Sistem digital terintegrasi tersebut dirancang untuk menyatukan data kementerian dan lembaga, sekaligus mengotomatisasi layanan publik, penyaluran bantuan sosial, dan penerimaan negara agar lebih efisien dan transparan.
"Teman-teman sekalian, tadi telah diselenggarakan satu forum mengenai kerja sama dalam penanganan pandemi, khususnya dalam konteks ASEAN. Saya kira Pak Budi Gunadi Sadikin sudah menjelaskan panjang lebar mengenai berbagai program kesehatan, termasuk program Presiden Prabowo untuk meningkatkan kualitas layanan kesehatan di ribuan fasilitas kesehatan di seluruh Indonesia. Hal tersebut juga akan mendorong pertumbuhan ekonomi karena manfaatnya langsung dirasakan masyarakat," kata Luhut.
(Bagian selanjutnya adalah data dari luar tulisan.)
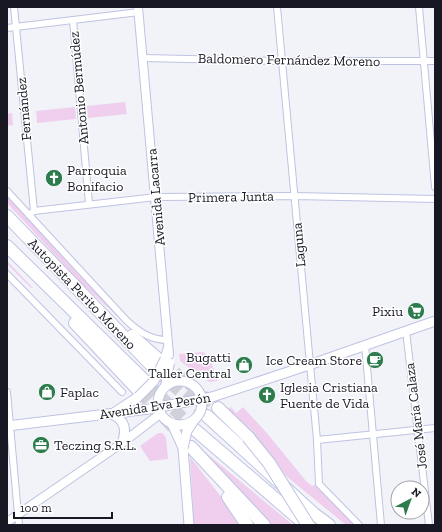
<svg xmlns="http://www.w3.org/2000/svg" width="442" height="532" font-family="'Zilla Slab',serif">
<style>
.green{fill:#efcfed}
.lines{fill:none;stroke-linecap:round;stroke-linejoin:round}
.motorway-tunnel{stroke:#d1d2d9;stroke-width:12;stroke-dasharray:12 6;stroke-linecap:butt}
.minor-casing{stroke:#bec3e2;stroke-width:8}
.tertiary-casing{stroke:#bec3e2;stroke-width:10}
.secondary-casing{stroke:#bec3e2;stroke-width:11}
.motorway-casing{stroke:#bec3e2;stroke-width:14}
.minor{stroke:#fff;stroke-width:6}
.tertiary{stroke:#fff;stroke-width:8}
.secondary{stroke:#fff;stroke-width:9}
.motorway{stroke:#fff;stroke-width:12}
.tertiary-bridge-casing{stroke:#bec3e2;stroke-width:10;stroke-linecap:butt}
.secondary-bridge-casing{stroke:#bec3e2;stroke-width:11;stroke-linecap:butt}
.motorway-bridge-casing{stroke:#bec3e2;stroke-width:14;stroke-linecap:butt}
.tertiary-bridge{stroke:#fff;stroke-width:8}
.secondary-bridge{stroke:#fff;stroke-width:9}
.motorway-bridge{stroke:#fff;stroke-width:12}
.labels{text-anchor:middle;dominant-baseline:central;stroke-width:3;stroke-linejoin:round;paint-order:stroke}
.street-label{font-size:14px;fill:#171823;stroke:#fff}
.poi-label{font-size:14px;fill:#171823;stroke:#fff;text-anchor:start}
</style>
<rect width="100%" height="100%" fill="#f2f3f9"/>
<!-- green -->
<g class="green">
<polygon points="125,102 127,114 88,118 87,106"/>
<polygon points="75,107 76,119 37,123 36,111"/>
<polygon points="12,113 13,125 7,126 7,114"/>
<path d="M7,195C55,248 101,304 157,349L159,354L81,283L7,203Z"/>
<polygon points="7,261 33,288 31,288 7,264"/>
<polygon points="203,352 209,356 218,381 209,382 180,361 179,354"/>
<polygon points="231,407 236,413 243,407 266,432 306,481 312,486 317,484 356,525 346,525 286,476 250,430 228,409"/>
<polygon points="158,433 162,433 166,437 168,459 150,461 140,446"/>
<polygon points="194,443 293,525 269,525"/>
<polygon points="190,457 243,525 194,525"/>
</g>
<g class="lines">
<!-- motorway-tunnel -->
<g class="motorway-tunnel">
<polyline points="161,361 218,408"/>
<polyline points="157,371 207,416"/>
<polyline points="148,384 194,429"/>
<polyline points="140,392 178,433"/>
</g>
<defs>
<g id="minor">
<polyline points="14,7 34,211"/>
<polyline points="277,7 317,440 319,484 359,525"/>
<polyline points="419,7 435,187"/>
<polyline points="73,20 89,204"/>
<polyline points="7,28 139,12"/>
<polyline points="143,58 282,61 435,61"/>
<path d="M7,191L127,321C139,332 151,340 167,340"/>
<polyline points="29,215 34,211 156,197 295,196 435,199"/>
<polyline points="7,274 122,392"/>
<polyline points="406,331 429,525"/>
<polyline points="365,345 381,525"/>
<polyline points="7,392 19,525"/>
<polyline points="317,440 435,428"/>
</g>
<g id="tertiary">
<polyline points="138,7 169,355"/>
<polyline points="7,522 122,443 156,417"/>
</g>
<g id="secondary">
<polyline points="165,359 168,349"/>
<polyline points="212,397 309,365 435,321"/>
<polyline points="115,412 138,397"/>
<path d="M112,414C125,420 127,430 122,443"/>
<polyline points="7,426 149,409"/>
<polyline points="183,448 189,525"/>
</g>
<g id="motorway">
<polyline points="7,216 157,371"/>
<polyline points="7,246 148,384"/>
<polyline points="75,323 140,392"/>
<polyline points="132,336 159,360"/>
<polyline points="218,408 248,437"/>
<polyline points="207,416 314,514 329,525"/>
<polyline points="194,429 306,525"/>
<polyline points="191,447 264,525"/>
<polyline points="228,497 247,525"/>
</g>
</defs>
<!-- minor casing -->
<use href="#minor" class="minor-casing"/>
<!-- tertiary casing -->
<use href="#tertiary" class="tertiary-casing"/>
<!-- secondary casing -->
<use href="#secondary" class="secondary-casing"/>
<!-- motorway casing -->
<use href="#motorway" class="motorway-casing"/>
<!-- minor -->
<use href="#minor" class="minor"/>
<!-- tertiary -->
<use href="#tertiary" class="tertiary"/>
<!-- secondary -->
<use href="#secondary" class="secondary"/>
<!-- motorway -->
<use href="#motorway" class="motorway"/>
<defs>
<g id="tertiary-bridge">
<polyline points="165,386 170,363"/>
<polyline points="156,417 160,413"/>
</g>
<g id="secondary-bridge">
<circle cx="180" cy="403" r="22"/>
<polyline points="138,397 154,381 165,359"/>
<polyline points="149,409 212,397"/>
<polyline points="172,424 183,448"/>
<polyline points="183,448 187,431 194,420"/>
</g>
<polyline id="motorway-bridge" points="248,437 269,463 308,525"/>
</defs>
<!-- tertiary-bridge casing -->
<use href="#tertiary-bridge" class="tertiary-bridge-casing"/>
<!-- secondary-bridge casing -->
<use href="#secondary-bridge" class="secondary-bridge-casing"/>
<!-- motorway-bridge casing -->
<use href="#motorway-bridge" class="motorway-bridge-casing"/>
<!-- tertiary-bridge -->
<use href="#tertiary-bridge" class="tertiary-bridge"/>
<!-- secondary-bridge -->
<use href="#secondary-bridge" class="secondary-bridge"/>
<!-- motorway-bridge -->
<use href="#motorway-bridge" class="motorway-bridge"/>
</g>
<!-- icons -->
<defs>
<symbol id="church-disc" viewBox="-11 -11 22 22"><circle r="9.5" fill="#2c7c4d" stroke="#fff"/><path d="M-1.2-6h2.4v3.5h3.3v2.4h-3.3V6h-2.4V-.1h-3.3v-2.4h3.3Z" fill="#fff"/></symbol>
<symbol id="supermarket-disc" viewBox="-11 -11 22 22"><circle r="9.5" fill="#2c7c4d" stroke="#fff"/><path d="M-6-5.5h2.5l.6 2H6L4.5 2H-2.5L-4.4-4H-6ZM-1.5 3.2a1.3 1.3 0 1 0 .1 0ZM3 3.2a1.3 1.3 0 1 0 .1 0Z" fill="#fff"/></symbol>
<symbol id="cafe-disc" viewBox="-11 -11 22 22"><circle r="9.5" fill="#2c7c4d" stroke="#fff"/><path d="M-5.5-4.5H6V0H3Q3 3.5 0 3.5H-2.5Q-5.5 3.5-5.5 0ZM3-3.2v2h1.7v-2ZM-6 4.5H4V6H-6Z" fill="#fff"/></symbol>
<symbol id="shop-disc" viewBox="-11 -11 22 22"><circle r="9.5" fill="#2c7c4d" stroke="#fff"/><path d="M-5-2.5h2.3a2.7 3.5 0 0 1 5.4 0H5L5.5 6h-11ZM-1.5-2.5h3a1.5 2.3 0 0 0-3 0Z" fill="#fff"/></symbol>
<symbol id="office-disc" viewBox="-11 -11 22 22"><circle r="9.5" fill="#2c7c4d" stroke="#fff"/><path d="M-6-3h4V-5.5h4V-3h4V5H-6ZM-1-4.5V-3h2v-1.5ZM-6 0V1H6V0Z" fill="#fff"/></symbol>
</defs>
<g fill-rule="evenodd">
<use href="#church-disc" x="44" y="168" width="20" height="20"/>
<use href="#supermarket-disc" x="406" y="301" width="20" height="20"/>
<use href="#cafe-disc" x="365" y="350" width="20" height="20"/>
<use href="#shop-disc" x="234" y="355" width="20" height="20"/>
<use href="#shop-disc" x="37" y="382" width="20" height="20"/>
<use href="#church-disc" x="257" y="385" width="20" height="20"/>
<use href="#office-disc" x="31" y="435" width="20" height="20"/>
</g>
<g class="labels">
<!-- street labels -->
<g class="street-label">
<text transform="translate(289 60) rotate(1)">Baldomero Fernández Moreno</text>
<text transform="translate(79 88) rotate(-95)">Antonio Bermúdez</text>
<text transform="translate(24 109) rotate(-95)">Fernández</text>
<text transform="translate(156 197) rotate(-95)">Avenida Lacarra</text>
<text transform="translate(231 197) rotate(-1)">Primera Junta</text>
<text transform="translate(299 245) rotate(-95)">Laguna</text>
<text transform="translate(82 294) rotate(46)">Autopista Perito Moreno</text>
<text transform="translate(155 406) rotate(-9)">Avenida Eva Perón</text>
<text transform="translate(416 416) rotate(-97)">José María Calaza</text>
</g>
<!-- poi labels -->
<g class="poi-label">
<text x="67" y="170">Parroquia<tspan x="67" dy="16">Bonifacio</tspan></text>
<text x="403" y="311" text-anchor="end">Pixiu</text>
<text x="231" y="357" text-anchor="end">Bugatti<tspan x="231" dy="16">Taller Central</tspan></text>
<text x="362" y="360" text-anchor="end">Ice Cream Store</text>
<text x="280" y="387">Iglesia Cristiana<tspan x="280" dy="16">Fuente de Vida</tspan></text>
<text x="60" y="392">Faplac</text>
<text x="54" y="445">Teczing S.R.L.</text>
</g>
</g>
<!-- border -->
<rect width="442" height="532" fill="none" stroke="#171823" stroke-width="16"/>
<!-- north arrow -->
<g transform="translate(410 500) rotate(41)"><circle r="19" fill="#ffffff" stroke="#a2a3a7"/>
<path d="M0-3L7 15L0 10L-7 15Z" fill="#2c7c4d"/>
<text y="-6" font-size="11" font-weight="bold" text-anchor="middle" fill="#171823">N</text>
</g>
<!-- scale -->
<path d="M14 512v6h98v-6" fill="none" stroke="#171823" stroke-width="2"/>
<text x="20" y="512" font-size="12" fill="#171823" stroke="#ffffff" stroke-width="3" paint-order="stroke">100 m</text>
</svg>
Menurut dia, yang terpenting saat ini adalah melakukan peningkatan terhadap sistem yang telah ada. Luhut menilai sektor kesehatan merupakan salah satu aspek dasar yang harus diperkuat dan serta pentingnya kerangka kerja sama internasional.
Ia mengingatkan pengalaman pandemi Covid-19 enam tahun lalu menunjukkan bahwa penanganan krisis kesehatan tidak dapat dilakukan sendiri. Tanpa kerja sama antarnegara, menurut dia, pandemi tidak akan bisa ditangani dengan baik.
Pemerintahan Presiden Prabowo Subianto sebelumnya memang tengah mendorong pengembangan GovTech berbasis AI sebagai bagian dari reformasi birokrasi dan transformasi digital nasional.
Pemerintah berharap integrasi data dan digitalisasi layanan publik dapat meningkatkan efisiensi, memperkuat tata kelola, serta menjadi salah satu motor pertumbuhan ekonomi dalam beberapa tahun mendatang.